Too often, we see how conventional, profit-driven medicine ends up contributing to poor health or even early death. More than 100,000 Americans die each year from taking pharmaceutical drugs exactly as prescribed. Anywhere from 210,000 to 440,000 die each year from medical error. At minimum, conventional therapies for chronic conditions interfere with a body’s innate capacity to self-regulate and heal.
The establishment has medicalized so many normal human conditions already and turned symptoms into “health problems” for which they have drugs to make them disappear (though, importantly, not the underlying condition they are symptoms of). Now they begin to look at aging itself as a disease?
As one doctor bluntly put it after looking at the evidence on statins, “Giving unnecessary and potentially harmful treatment to people is bad medical practice.”

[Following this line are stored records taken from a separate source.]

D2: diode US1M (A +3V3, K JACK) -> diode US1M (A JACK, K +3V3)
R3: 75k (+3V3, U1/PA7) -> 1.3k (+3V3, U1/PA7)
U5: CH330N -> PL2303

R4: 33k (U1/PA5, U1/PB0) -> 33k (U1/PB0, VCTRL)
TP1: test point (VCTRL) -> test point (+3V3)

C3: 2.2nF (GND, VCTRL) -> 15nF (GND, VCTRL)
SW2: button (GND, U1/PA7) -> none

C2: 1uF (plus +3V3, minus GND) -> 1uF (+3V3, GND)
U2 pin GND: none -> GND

So how much faith should one put in pills like the one discussed in the article sent to Dr. Glaros? Here’s what he told the patient.
I fear that its fate may be that of Lipitor, which the article so cavalierly notes reduces cholesterol and prevents heart disease. This month, according to conventional thinking, eggs have been put back on the good-boy list, and some are even saying that reducing cholesterol levels does not appear to reduce cardiac and circulatory diseases. Hal Huggins taught me that 30 years ago, and Weston Price taught it 30 years before that.
On the other hand, I have been advised to use Resveratrol by a couple of holistic practitioners, and I did it as readily as liposomal vitamin C. What does an open-minded, scared-to-literal-death-of-Big-Pharma kind of guy do?
I watch the way-smarter-than-me folks who are closer to this than I.
I exercise every week using interval training on a power-plate. I avoid all sweeteners except occasional local honey. I take a big handful of supplements twice a day. I eat 90% organically. I avoid all vaccinations and support that choice for all those who I love and care about. I get more and more range of motion with less pain through weekly trigger point massages. I’m getting 7 hours of great sleep almost every night and trying to get enough water daily (half my weight in ounces, in 6 ounce increments through the day). And oh, yeah – through God’s grace, I am blessed with a wonderful, annually expanding family and get to work on the best patients in the world every week.